§ **WHAT NEEDS TO BE DONE**
Say how many lines in the records hold the word "This", and give nothing but that number.
---
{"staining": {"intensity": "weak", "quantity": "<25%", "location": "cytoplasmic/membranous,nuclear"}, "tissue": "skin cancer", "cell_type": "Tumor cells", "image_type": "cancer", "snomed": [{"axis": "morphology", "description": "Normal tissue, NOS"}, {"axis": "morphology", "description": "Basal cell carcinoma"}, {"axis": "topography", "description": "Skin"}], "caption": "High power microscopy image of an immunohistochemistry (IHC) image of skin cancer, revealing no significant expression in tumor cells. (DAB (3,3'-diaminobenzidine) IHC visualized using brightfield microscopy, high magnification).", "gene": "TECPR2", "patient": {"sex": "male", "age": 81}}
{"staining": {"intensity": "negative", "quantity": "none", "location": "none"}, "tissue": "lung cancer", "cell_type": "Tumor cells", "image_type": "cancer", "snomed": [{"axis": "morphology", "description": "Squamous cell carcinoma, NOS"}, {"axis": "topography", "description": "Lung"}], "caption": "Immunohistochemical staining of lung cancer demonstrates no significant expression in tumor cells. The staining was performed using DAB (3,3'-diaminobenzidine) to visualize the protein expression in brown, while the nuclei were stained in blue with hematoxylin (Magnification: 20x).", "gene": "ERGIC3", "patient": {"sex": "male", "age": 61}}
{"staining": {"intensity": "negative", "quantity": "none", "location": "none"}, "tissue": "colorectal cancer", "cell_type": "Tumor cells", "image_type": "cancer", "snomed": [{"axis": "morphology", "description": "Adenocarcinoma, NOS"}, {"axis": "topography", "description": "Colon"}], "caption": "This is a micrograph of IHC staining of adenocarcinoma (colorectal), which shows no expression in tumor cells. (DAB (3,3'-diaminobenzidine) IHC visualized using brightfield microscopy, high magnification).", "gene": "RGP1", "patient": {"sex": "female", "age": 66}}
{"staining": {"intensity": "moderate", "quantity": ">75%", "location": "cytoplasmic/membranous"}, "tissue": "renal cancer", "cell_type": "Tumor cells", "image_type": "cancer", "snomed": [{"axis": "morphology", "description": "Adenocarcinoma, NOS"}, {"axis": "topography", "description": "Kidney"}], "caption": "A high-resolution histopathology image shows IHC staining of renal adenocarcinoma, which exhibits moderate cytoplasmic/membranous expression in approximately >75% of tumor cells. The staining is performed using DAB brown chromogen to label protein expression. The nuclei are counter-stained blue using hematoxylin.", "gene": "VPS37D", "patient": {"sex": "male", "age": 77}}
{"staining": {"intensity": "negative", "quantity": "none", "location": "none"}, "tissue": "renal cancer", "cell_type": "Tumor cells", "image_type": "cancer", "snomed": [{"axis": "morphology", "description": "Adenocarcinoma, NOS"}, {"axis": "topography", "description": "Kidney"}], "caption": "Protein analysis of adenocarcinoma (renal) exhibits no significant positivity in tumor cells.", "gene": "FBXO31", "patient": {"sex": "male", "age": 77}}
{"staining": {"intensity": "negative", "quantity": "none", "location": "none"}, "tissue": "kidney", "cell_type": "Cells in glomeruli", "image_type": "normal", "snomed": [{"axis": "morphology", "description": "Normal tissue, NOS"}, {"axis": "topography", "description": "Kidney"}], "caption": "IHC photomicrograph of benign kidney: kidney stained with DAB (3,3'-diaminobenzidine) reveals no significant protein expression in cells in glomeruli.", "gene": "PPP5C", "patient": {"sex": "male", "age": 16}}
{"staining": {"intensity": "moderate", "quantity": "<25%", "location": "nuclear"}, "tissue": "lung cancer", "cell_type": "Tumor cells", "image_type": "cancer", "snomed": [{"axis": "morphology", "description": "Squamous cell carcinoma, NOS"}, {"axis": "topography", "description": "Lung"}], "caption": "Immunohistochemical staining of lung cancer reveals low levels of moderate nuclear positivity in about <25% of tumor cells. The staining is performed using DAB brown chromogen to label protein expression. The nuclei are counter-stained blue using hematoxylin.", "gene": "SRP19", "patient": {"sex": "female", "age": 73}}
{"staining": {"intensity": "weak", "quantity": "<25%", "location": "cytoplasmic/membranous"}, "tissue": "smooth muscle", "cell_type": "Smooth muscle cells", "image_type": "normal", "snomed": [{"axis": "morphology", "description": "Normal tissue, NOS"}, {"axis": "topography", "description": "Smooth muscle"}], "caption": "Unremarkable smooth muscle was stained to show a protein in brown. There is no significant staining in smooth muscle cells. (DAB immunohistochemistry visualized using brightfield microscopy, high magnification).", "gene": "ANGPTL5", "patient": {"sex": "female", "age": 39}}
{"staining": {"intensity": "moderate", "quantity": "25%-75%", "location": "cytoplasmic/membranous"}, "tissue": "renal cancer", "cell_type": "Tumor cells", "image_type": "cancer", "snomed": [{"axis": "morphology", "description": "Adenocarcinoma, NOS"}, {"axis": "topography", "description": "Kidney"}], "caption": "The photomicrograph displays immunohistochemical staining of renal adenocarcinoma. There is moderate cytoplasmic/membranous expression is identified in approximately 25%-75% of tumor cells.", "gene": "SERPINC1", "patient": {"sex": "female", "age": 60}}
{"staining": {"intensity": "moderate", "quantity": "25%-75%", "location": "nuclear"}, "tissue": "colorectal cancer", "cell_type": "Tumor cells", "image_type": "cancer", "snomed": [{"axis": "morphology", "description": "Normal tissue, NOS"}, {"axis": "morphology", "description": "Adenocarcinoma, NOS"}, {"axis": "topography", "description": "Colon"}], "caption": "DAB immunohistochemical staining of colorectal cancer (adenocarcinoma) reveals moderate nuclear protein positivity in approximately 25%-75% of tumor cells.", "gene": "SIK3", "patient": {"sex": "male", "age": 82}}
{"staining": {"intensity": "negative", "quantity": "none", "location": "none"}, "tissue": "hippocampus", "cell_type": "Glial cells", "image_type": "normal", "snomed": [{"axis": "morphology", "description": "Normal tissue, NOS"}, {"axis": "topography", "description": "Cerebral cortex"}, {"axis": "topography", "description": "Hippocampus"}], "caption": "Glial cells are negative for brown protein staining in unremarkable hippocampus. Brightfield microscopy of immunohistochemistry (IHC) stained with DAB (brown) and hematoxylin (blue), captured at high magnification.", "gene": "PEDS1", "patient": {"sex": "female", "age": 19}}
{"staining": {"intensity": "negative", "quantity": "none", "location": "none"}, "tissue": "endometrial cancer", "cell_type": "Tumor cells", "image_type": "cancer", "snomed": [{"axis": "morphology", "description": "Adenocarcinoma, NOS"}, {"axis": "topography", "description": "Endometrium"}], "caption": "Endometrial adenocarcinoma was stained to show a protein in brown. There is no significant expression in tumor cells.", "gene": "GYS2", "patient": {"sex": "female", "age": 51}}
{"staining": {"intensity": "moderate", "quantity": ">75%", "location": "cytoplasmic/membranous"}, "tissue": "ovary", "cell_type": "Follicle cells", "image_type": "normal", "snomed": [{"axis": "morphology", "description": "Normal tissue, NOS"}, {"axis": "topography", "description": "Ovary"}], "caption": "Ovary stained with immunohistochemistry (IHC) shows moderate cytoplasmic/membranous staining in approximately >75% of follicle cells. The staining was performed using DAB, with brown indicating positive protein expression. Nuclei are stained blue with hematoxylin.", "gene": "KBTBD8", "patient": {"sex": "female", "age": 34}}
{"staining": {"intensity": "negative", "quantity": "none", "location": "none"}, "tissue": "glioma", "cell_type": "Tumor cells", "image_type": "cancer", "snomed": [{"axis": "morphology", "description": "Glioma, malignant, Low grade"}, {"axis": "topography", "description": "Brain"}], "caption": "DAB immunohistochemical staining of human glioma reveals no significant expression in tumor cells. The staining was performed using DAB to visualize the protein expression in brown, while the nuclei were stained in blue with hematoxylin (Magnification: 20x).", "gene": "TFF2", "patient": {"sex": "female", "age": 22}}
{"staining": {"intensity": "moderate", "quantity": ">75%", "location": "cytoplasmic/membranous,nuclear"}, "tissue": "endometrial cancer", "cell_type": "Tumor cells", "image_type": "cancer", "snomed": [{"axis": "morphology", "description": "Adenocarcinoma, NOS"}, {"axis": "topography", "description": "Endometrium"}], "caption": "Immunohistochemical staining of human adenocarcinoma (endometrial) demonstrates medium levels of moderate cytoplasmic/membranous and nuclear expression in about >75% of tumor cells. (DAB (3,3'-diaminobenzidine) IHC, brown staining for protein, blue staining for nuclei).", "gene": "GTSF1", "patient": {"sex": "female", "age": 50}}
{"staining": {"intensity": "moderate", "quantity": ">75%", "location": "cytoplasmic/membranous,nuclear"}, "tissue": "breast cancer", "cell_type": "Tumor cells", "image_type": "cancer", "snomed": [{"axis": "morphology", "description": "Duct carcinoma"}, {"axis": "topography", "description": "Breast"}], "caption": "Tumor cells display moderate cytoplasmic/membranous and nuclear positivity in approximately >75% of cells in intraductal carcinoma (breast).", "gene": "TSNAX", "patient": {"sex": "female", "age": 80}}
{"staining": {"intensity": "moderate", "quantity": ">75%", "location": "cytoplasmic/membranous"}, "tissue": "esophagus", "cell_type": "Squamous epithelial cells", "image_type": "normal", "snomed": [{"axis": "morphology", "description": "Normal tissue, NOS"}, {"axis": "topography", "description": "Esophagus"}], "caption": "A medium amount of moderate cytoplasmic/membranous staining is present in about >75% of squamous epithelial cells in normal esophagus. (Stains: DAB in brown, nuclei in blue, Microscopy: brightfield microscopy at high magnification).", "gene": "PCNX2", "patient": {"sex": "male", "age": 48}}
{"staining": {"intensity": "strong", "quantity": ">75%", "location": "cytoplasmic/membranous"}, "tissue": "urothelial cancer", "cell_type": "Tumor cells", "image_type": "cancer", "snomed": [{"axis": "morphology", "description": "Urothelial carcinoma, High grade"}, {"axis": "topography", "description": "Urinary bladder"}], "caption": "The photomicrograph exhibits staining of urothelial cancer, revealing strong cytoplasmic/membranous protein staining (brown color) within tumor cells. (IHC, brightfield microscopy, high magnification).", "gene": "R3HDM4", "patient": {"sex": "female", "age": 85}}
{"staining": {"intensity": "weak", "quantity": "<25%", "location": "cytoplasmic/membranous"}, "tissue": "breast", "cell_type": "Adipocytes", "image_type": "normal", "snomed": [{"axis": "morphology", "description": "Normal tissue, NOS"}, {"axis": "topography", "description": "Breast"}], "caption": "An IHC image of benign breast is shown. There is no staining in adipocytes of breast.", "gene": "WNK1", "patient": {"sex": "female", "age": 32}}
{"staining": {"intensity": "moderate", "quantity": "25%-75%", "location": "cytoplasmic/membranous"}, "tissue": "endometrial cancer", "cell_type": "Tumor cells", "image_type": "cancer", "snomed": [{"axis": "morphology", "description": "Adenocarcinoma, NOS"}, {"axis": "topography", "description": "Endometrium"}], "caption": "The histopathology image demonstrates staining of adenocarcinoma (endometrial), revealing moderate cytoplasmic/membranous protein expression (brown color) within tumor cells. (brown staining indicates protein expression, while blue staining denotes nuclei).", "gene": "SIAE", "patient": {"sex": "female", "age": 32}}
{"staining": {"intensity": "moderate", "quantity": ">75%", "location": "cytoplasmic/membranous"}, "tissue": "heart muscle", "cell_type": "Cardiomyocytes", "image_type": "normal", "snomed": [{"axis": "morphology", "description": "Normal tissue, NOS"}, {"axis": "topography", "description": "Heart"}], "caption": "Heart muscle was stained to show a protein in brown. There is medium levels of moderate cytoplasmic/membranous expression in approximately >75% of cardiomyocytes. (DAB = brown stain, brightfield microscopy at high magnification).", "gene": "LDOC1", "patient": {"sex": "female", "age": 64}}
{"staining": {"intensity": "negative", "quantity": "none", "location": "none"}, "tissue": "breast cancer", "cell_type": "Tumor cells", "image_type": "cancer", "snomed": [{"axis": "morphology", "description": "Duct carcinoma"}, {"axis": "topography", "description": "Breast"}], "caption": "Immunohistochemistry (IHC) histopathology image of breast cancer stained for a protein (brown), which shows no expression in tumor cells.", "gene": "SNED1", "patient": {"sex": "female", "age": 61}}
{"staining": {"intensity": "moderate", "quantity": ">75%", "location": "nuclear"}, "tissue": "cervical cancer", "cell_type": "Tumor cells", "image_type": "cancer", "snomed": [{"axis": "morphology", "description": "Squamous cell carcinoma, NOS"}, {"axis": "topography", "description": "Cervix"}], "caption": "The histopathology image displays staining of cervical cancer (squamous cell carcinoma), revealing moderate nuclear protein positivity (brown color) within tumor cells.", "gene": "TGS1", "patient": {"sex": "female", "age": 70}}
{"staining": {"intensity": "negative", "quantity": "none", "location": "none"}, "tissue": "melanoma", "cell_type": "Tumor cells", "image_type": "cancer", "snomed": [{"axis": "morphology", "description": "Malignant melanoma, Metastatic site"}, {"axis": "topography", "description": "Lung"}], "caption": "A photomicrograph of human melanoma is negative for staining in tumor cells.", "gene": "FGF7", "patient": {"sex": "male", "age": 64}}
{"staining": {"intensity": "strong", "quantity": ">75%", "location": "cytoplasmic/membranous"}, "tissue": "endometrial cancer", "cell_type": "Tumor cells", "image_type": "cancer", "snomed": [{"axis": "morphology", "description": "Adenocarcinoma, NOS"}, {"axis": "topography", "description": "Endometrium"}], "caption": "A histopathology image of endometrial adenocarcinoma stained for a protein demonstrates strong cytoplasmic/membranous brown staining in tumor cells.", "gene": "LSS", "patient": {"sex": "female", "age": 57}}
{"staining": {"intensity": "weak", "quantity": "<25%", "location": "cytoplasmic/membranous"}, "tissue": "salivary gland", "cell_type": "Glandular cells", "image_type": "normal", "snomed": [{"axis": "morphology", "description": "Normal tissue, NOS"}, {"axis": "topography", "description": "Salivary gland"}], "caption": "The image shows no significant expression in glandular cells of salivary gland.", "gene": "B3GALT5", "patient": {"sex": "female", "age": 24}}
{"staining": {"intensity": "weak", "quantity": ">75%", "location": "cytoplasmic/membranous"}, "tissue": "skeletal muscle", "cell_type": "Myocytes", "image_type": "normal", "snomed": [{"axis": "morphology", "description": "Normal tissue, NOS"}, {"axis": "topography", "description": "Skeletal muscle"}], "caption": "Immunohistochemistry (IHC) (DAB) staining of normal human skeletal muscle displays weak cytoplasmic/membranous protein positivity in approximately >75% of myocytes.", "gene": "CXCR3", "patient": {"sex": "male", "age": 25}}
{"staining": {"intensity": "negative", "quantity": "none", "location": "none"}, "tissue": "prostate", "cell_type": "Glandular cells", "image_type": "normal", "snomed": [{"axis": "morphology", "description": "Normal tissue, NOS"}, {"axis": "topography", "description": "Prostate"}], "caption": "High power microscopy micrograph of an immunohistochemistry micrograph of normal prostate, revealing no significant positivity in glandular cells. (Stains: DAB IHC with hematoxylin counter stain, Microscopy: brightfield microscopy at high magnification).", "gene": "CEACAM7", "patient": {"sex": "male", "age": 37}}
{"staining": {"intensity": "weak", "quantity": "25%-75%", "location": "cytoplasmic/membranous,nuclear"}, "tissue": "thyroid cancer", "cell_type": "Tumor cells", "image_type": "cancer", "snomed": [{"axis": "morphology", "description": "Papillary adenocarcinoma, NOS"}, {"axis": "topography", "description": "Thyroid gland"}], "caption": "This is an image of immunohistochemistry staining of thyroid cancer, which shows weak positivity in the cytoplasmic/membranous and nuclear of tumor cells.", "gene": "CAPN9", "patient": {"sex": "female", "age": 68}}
---
§ **WRITTEN ANSWER**
2